Now, I have a new routine.
Up at 6:30 am.
Make coffee, throw together 3 lunches, feed puppy, kiss T goodbye, perhaps claim the bathroom as mine for 34.9 seconds.
Leave at 7:05 am.
Drop off a child at school, be home by 7:35 am so another child can leave for school.
Make 2 more lunches, finish up any 1st or 2nd grade homework that got
Boys on the bus at 8:45. Hopefully, I have remembered to give them both snacks AND lunches.
Puppy-proof the kitchen. Earrings in. Shoes on.
8:55 am. Out the door to work.
9:15 am - 5:30 pm. Work.
6:00 pm. Home. Kiss T, pet puppy, feed puppy, finish making dinner (unless T has gotten home first & already done so), serve dinner. Eat. Fold laundry (maybe). Decompress with T. Attempt to catch up boys' homework. Maybe read a story, give a bath, trim some nails, or other mom-ish stuff. Play with puppy. Some days there's taxi service thrown in, or errands, or grocery shopping, or last minute scrambles for projects, pet supplies, beer, etc. Get boys ready for bed. Secretly wish I was going to bed too.
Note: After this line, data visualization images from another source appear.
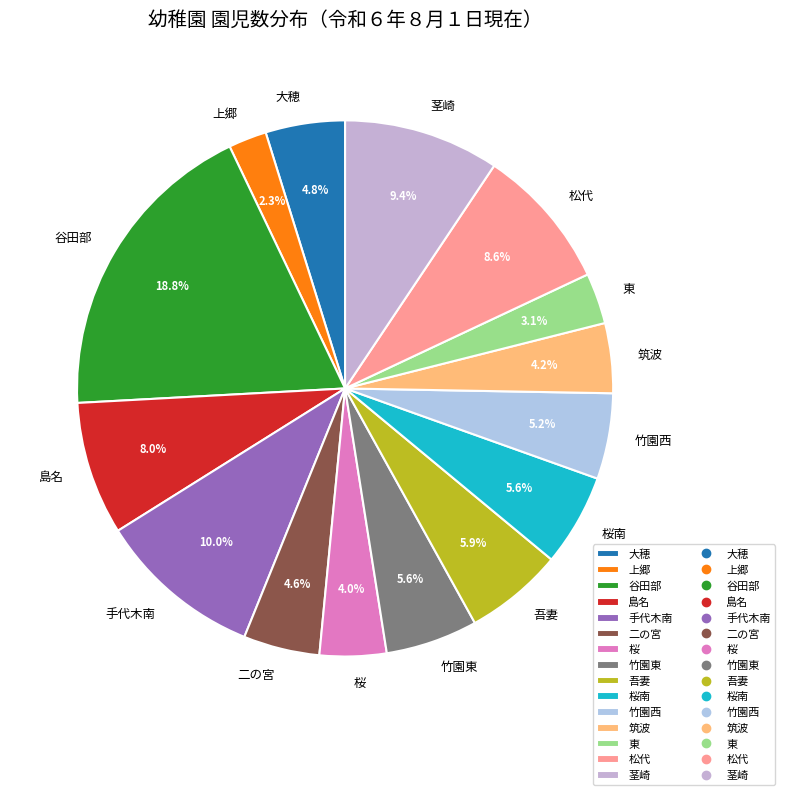

How many segments does this pie chart have?

15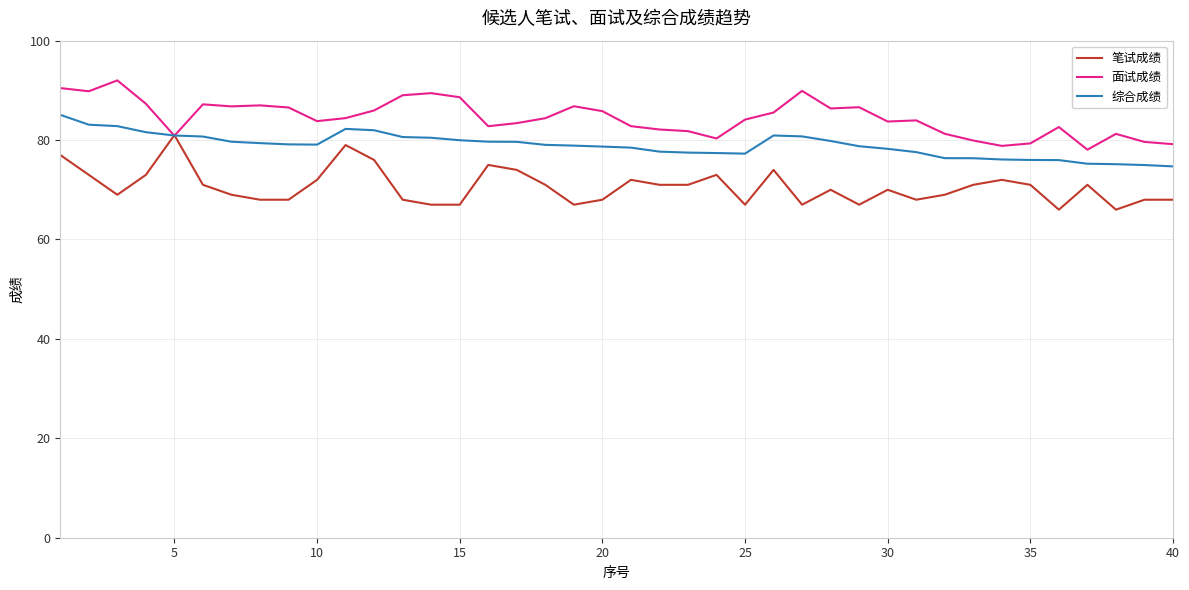

Rank the series by their average value, from lowest to highest.

笔试成绩, 综合成绩, 面试成绩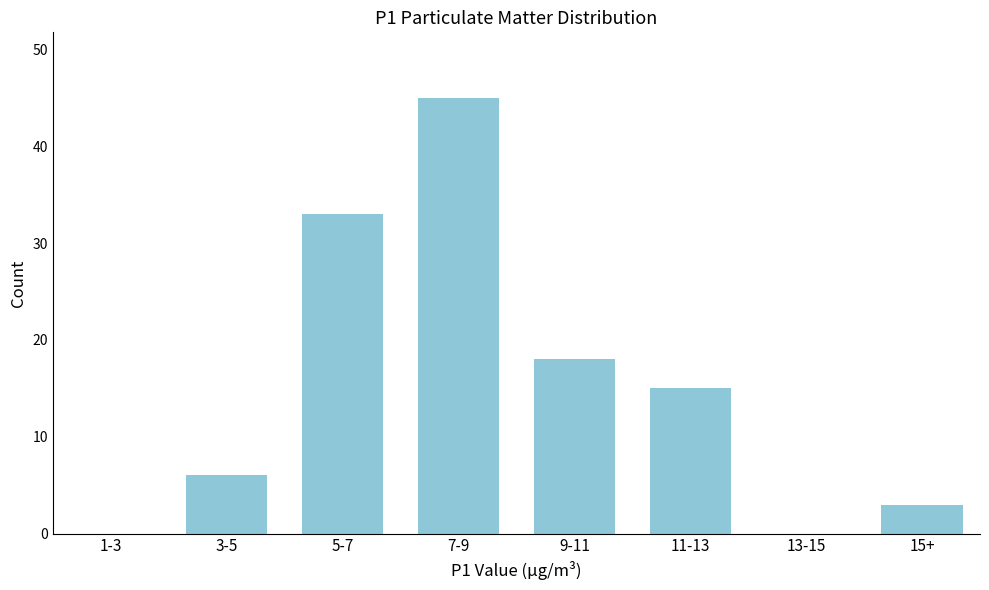

Reading left to right, extract all data points from this chart.

1-3=0	3-5=6	5-7=33	7-9=45	9-11=18	11-13=15	13-15=0	15+=3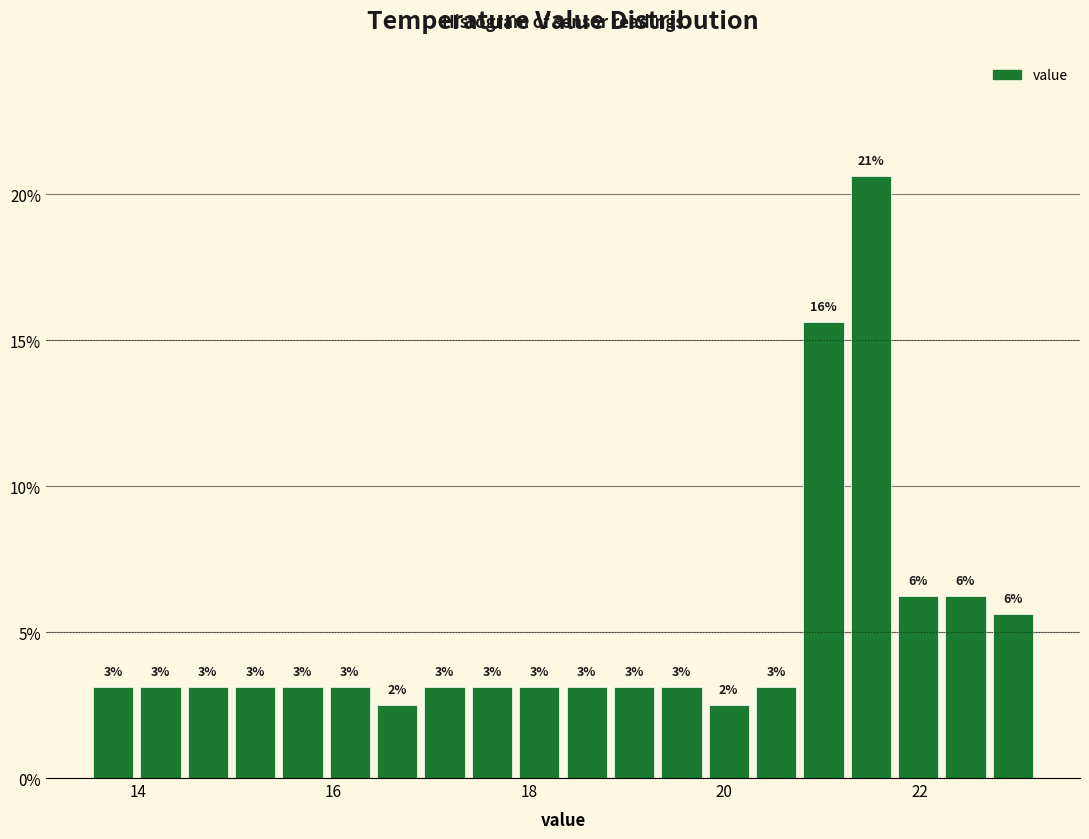

Around what value on the x-axis is the tallest bar? Give the approximate position of its centre, as read against the axis.

21.6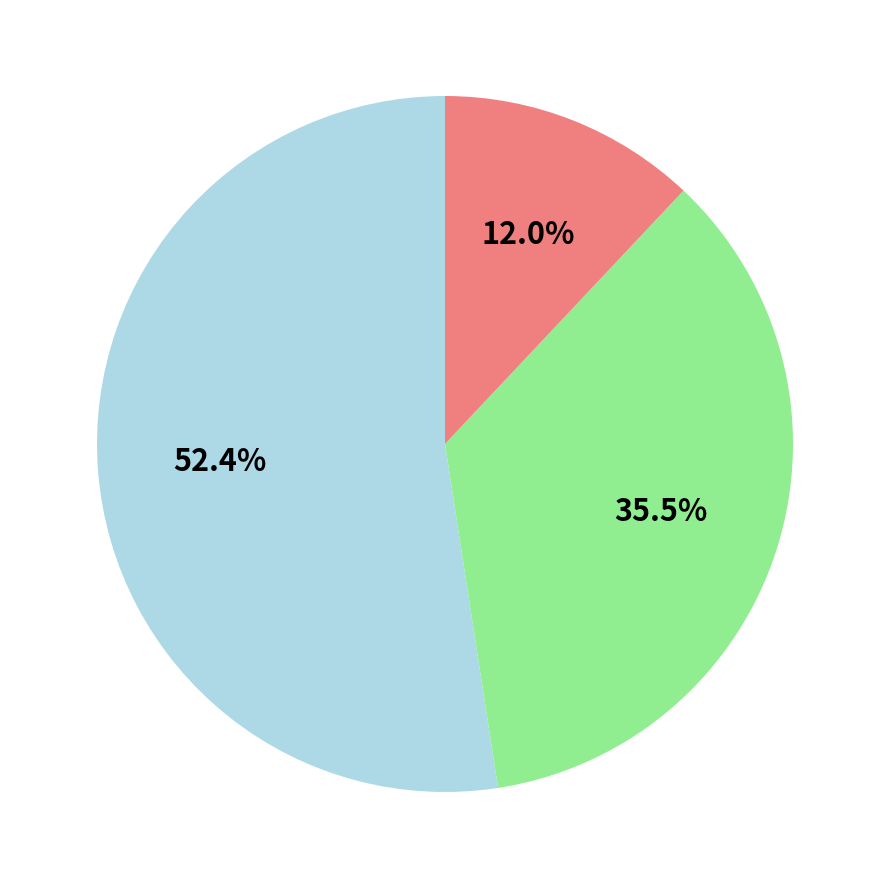

Does any single category account for the majority?

Yes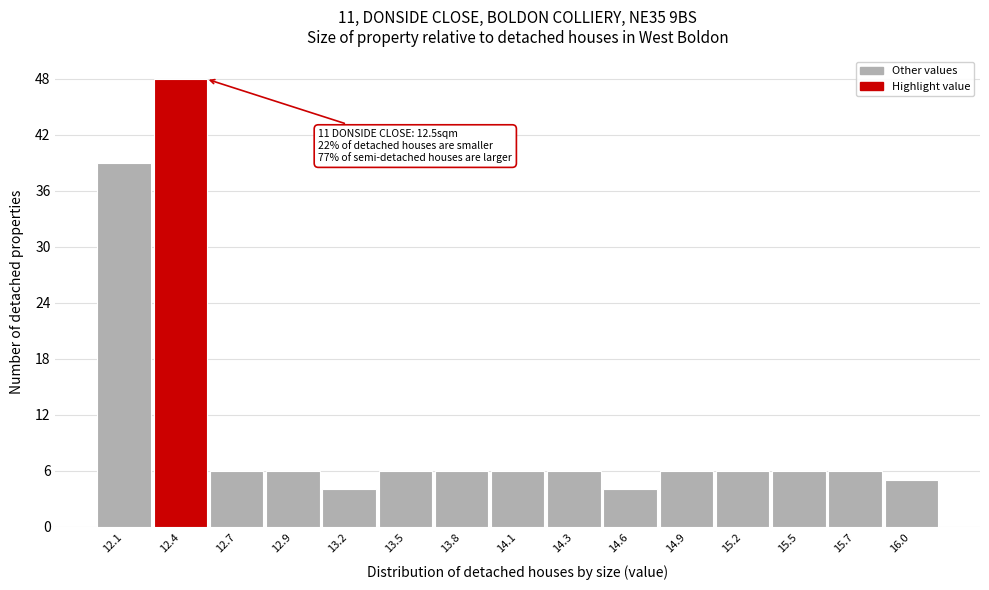

Reading left to right, extract all data points from this chart.

12.1=39	12.4=48	12.7=6	12.9=6	13.2=4	13.5=6	13.8=6	14.1=6	14.3=6	14.6=4	14.9=6	15.2=6	15.5=6	15.7=6	16.0=5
8:00 pm. Boys in bed. Chit-chat with girls. More decompressing with T. Sometimes more taxi service. Shower at some point before midnight. Let puppy out..again. Think about all the things I wanted to do today, but didn't. Fall into bed & dream about smashing my alarm clock into millions of teeny tiny pieces with a 40 lb sledge hammer.
And here's the kicker.
Every single day, I feel less accomplished, less organized, less....DONE. Every. Single. Stinkin'. Day.
I thought for sure with 2 extra hours every morning, I'd have time to cook, time to enjoy sons & mommy time, time to clean. I'd have time to be a better mom, a better significant other, a better me. Time to actually help with homework. Time to take pictures. Time to calibrate a kidney-friendly canine diet. Time to do bills, cut coupons, scour the web for new recipes. Time to blog, at home. Time to paint my nails. Time to... clean my room gasp!. I don't. And I don't get it... perhaps the puppy ate my super-mom cape. Perhaps whichever one of my brain cells that controls "organization of life as a mom" is fried. I really don't want to be super-mom. It's just that...well, I had all these visions of all these things I'd be able to cram into that 2 hours a day, and all these ideas of all these things I'd be able to do in the evenings. Haha! I sure laugh at me & my ideas... sigh.
How do I start feeling less like I'm chasing my tail, and more like I'm chasing the dream? And, for the love of all things good & evil alike....how the heck do I STAY caught up on ANYTHING? I just want to NOT feel at the end of the day like I did nothing, and yet exhausted myself in the process. Is that really so much to ask?